Is there more than on solution that gives the largest possible sum? How do you know it's the largest possible sum?

b) The smallest possible (positive) difference

Is there more than one solution? How do you know it's the smallest possible difference?

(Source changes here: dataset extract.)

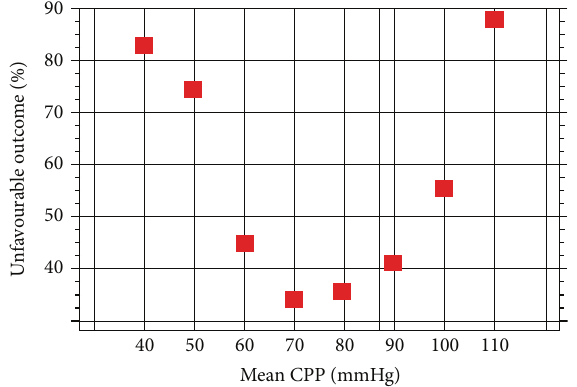
Figure 6: Mortality rate, expressed as a function of CPP, shows distinctive “U shape” curve. CPP: cerebral perfusion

The numbers must be 3 digits. For example, 965 + 784 or 879 - 654

Answer

mjb4 picture mjb4 · Oct 8, 2013

Hmm interesting

Difference:

If you always take tupels (a_1,b_1),(a_2,b_2),(a_3,b_3) for a_1a_2a_3-b_1b_2b_3, the difference is:

100*(a_1-b_1)+10*(a_2-b_2)+(a_1-b_1)

So for the smallest difference I guess this should be fullfilled: -(a_2-b_2) > -(a_3-b_3) > (a_1-b_1):

(a_2-b_2) = 4-9 = -5 = d_2
(a_3-b_3) = 5-8 = -3 = d_3
(a_1-b_1) = 7-6 =  1 = d_1

giving you 745-698 = 47 which is the only smallest because in all other variants d_2 will be bigger or d_3 will be bigger or even d_1. Also its unique (so just one solution) because it's asked after the positive difference, so you cannot switch the numbers.

Sum:

So for the sum we got:

100*(a_1+b_1) + 10*(a_2+b_2) + (a_2+b_2)

so now: (a_1+b_1)>(a_2+b_2)>(a_3+b_3):

a_1+b_1 = 8+9 = 17
a_2+b_2 = 7+6 = 13
a_3+b_3 = 4+5 = 9

so it's 964+875 = 975+864 = 1839, it's not unique, but still the biggest. For you can change b_i and a_i you have 2^3 possiblities to build this sum.